โ€” Reply to this email directly, view it on GitHub https://github.com/NASA-PDS/registry-api/issues/170#issuecomment-1856529914, or unsubscribe https://github.com/notifications/unsubscribe-auth/AAIUBIW6WQGUDXRKZ3OPKSLYJNN55AVCNFSM543D7OH2U5DIOJSWCZC7NNSXTN2JONZXKZKDN5WW2ZLOOQ5TCOBVGY2TEOJZGE2A . You are receiving this because you were assigned.Message ID: @.***>

alexdunnjpl commented 9 months ago

Like I said, I agree title doesn't make sense, but it's worth noting that keyword isn't just for single words - multi-word strings are fine, provided they're atomic from a use-case perspective (i.e. you only ever intend to match them verbatim, not analyse them).

jordanpadams commented 9 months ago

@alexdunnjpl @al-niessner hmmm. Looking at the docs, it seems like we definitely need to support keyword for faceting/aggregation purposes (from my quick Google, OpenSearch does not support aggregations on text fields), but text for supporting like queries. How do we decipher between the 2? Not sure...

From the documentation here, it sounds like we could potentially support both using the fields parameter when we create/update the schema:

To index the same string in several ways (for example, as a keyword and text), provide the fields parameter. You can specify one version of the field to be used for search and another to be used for sorting and aggregations.

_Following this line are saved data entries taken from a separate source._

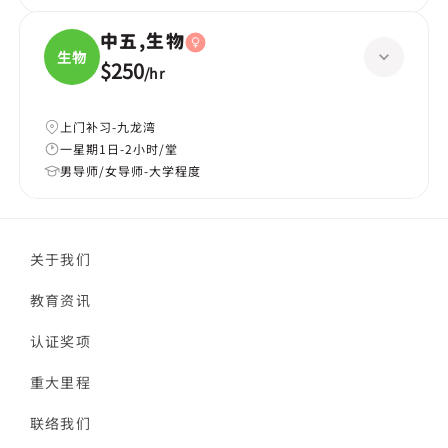
中五,生物
生物
$250
/
hr
上门补习-九龙湾
一星期1日-2小时/堂
男导师/女导师-大学程度
关于我们
教育资讯
认证奖项
重大里程
联络我们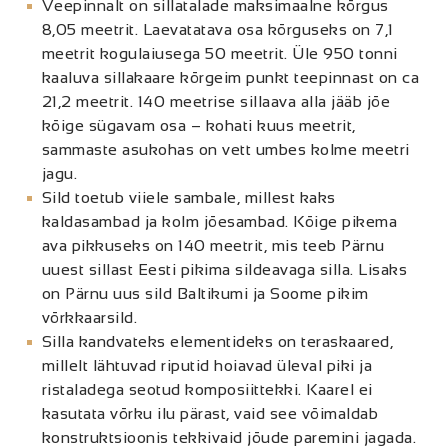
Veepinnalt on sillatalade maksimaalne kõrgus
8,05 meetrit. Laevatatava osa kõrguseks on 7,1
meetrit kogulaiusega 50 meetrit. Üle 950 tonni
kaaluva sillakaare kõrgeim punkt teepinnast on ca
21,2 meetrit. 140 meetrise sillaava alla jääb jõe
kõige sügavam osa – kohati kuus meetrit,
sammaste asukohas on vett umbes kolme meetri
jagu.
Sild toetub viiele sambale, millest kaks
kaldasambad ja kolm jõesambad. Kõige pikema
ava pikkuseks on 140 meetrit, mis teeb Pärnu
uuest sillast Eesti pikima sildeavaga silla. Lisaks
on Pärnu uus sild Baltikumi ja Soome pikim
võrkkaarsild.
Silla kandvateks elementideks on teraskaared,
millelt lähtuvad riputid hoiavad üleval piki ja
ristaladega seotud komposiittekki. Kaarel ei
kasutata võrku ilu pärast, vaid see võimaldab
konstruktsioonis tekkivaid jõude paremini jagada.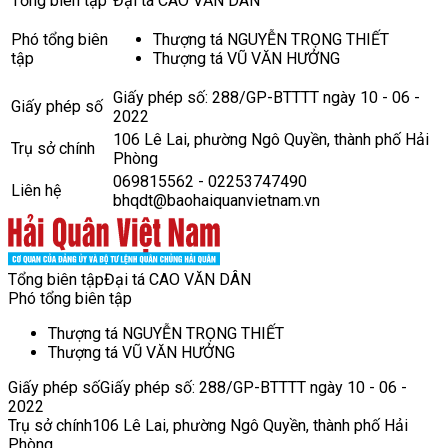
Tổng biên tập
Đại tá CAO VĂN DÂN
Phó tổng biên
Thượng tá NGUYỄN TRỌNG THIẾT
tập
Thượng tá VŨ VĂN HƯỞNG
Giấy phép số: 288/GP-BTTTT ngày 10 - 06 -
Giấy phép số
2022
106 Lê Lai, phường Ngô Quyền, thành phố Hải
Trụ sở chính
Phòng
069815562 - 02253747490
Liên hệ
bhqdt@baohaiquanvietnam.vn
Tổng biên tập
Đại tá CAO VĂN DÂN
Phó tổng biên tập
Thượng tá NGUYỄN TRỌNG THIẾT
Thượng tá VŨ VĂN HƯỞNG
Giấy phép số
Giấy phép số: 288/GP-BTTTT ngày 10 - 06 -
2022
Trụ sở chính
106 Lê Lai, phường Ngô Quyền, thành phố Hải
Phòng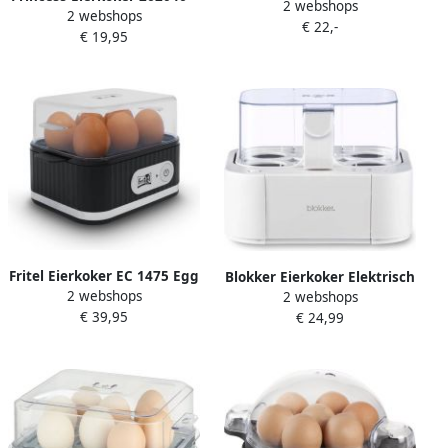
2 webshops
Multifunctionele Eierkoker
2 webshops
voor 1 tot 6 eitjes – 400 W
€ 22,-
€ 19,95
RVS Hard Zacht en Medium
gekookt Timer Inclusief
maatbeker en eierprikker
Pasen
Fritel Eierkoker EC 1475 Egg
Blokker Eierkoker Elektrisch
2 webshops
cooker Elektrische ei-
2 webshops
Smart Geschikt voor 6
€ 39,95
kooktoestel 400W Zwart 1-6
€ 24,99
Eieren
eieren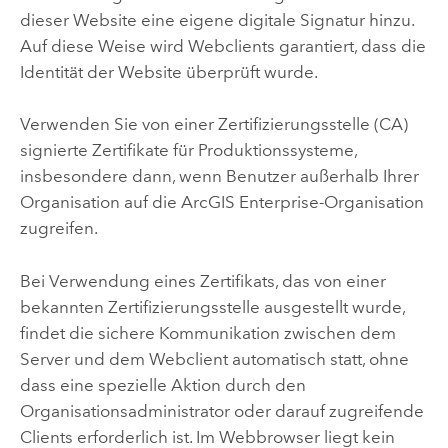
dieser Website eine eigene digitale Signatur hinzu.
Auf diese Weise wird Webclients garantiert, dass die
Identität der Website überprüft wurde.
Verwenden Sie von einer Zertifizierungsstelle (CA)
signierte Zertifikate für Produktionssysteme,
insbesondere dann, wenn Benutzer außerhalb Ihrer
Organisation auf die
ArcGIS Enterprise
-Organisation
zugreifen.
Bei Verwendung eines Zertifikats, das von einer
bekannten Zertifizierungsstelle ausgestellt wurde,
findet die sichere Kommunikation zwischen dem
Server und dem Webclient automatisch statt, ohne
dass eine spezielle Aktion durch den
Organisationsadministrator oder darauf zugreifende
Clients erforderlich ist. Im Webbrowser liegt kein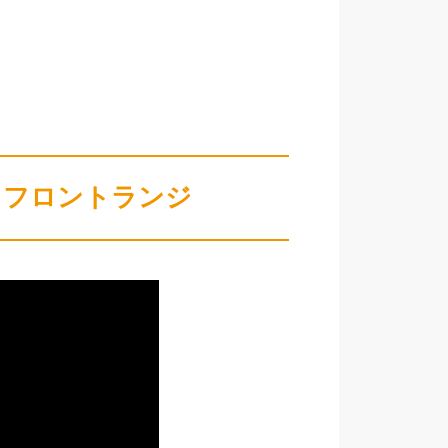
！フロントランジ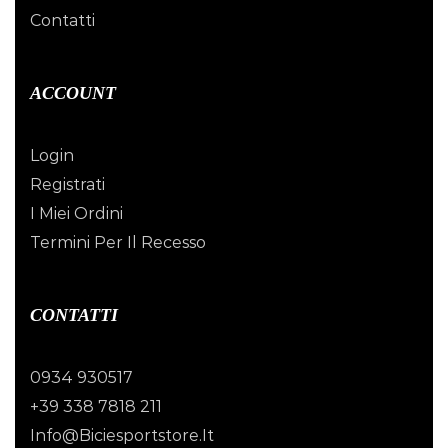
Contatti
ACCOUNT
Login
Registrati
I Miei Ordini
Termini Per Il Recesso
CONTATTI
0934 930517
+39 338 7818 211
Info@biciesportstore.it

But then how do we decide which fields we support both, versus which we just have text. Thoughts?

jordanpadams commented 9 months ago

@al-niessner @alexdunnjpl maybe we use the Information Model types for this. https://pds.nasa.gov/datastandards/documents/im/v1/index_1L00.html#19.37%C2%A0%C2%A0class_pds_character_data_type

From here, I think any attributes with the following types should be text only:

Unfortunately, some of the other ASCII_String* types (e.g. ASCII_Short_String_Collapsed) we cannot include because those are often used for string attributes that may be something we will want to facet on.

jordanpadams commented 9 months ago

@al-niessner @alexdunnjpl I will create a new task for us to update the schema to support this. This will most likely be a blocker for enabling faceting through the API on some fields.